** BEGIN Page text **

Dogfooding at RudderStack: Tracking Plans Part 1
What are Tracking Plans, & why do you need one?
At RudderStack we talk a lot about the importance of owning your own data and the competitive advantage that can come from building robust analytics with complete data. Data trust is fundamental to this construct. In order to trust the data, you must trust the tools that are providing that data. That’s why we built our Data Governance API and the new Tracking Plans feature we are getting ready to beta.
RudderStack Tracking Plans are the latest offering within our Data Governance API and have been one of our most requested features to date. Unlike RudderStack Transformations, which allow you to transform your data in flight, Tracking Plans allow you to plan and prescribe what your data should look like in the first place. Tracking Plans address three fundamental issues related to streaming data:
- Missing or improperly configured data breaks downstream SaaS applications and data warehouses. This causes problems like poorly executed automated campaigns and broken dashboards.

** END Page text **
** BEGIN Entries shown **

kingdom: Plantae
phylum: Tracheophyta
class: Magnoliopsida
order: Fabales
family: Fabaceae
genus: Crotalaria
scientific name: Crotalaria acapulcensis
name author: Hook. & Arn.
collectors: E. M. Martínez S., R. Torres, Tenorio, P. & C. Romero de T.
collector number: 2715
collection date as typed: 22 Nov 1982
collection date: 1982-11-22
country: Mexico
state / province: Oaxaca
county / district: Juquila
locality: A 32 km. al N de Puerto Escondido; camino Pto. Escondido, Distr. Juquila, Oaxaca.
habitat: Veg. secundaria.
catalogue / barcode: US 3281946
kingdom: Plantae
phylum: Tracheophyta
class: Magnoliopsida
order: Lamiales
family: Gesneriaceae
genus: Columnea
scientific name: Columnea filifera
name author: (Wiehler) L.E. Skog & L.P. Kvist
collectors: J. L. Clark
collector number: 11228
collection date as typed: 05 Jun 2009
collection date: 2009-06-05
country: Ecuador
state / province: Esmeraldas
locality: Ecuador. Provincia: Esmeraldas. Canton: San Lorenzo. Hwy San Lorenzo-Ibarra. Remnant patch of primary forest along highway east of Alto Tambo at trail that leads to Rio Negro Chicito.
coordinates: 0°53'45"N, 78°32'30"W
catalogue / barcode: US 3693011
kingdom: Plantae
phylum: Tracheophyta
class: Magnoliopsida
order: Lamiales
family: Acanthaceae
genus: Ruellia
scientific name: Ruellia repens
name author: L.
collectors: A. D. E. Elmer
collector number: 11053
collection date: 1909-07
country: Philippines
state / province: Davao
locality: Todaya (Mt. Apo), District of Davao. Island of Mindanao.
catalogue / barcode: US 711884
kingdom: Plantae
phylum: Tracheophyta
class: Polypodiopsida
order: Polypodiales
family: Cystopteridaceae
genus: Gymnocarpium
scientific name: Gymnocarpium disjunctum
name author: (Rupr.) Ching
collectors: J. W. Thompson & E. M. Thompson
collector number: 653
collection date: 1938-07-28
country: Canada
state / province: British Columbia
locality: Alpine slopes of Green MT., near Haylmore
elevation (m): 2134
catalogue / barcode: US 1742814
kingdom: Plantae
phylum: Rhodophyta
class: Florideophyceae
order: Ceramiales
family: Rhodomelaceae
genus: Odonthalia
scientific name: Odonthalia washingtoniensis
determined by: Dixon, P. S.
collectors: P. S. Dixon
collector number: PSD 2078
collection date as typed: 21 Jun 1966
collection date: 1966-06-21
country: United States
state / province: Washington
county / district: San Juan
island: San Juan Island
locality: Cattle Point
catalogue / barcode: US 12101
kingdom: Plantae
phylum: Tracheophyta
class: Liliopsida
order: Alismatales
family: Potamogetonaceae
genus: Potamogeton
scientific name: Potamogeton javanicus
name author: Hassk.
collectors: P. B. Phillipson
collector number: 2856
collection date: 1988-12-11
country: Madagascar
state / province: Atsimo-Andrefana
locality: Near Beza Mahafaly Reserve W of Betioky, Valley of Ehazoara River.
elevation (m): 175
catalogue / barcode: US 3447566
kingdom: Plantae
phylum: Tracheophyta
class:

** END Entries shown **

▶ **Written request 1**: Render this sentence from the Tracking Plans article in Spanish: "In order to trust the data, you must trust the tools that are providing that data."
▶ **Written request 2**: Please pick up the Tracking Plans article after its last sentence and carry it forward.
This material stands apart from the Tracking Plans article.

▶ **Final result 1**: Para confiar en los datos, debes confiar en las herramientas que proporcionan esos datos.

▶ **Final result 2**:
- Poorly named and duplicative events and properties. This creates confusion and mismapping in downstream tools and data warehouses.
- Upstream data providers make changes resulting in altered event streams. This leads to 1 and 2 above with little to no advanced notice or the ability to fix it.
How Tracking Plans solves these issues
RudderStack Tracking Plans allow you to define the specific event names and properties for each of your track, group and identify calls. In addition, you can assign the type of data associated with each property or attribute and specify whether that property or attribute is required. The Tracking Plans API also supports versioning for better control of your data streaming.
With your Tracking Plans in place, you can use the existing Data Governance API’s to evaluate your inbound events, payload samples and metadata to compare them against your plans. You can also use the RudderTyper tool we’re releasing alongside Tracking Plans. RudderTyper is a tool for generating strongly-typed RudderStack analytics library wrappers based on your published tracking plan specs, meaning your data will conform to your defined schema upon capture.
What does the future hold?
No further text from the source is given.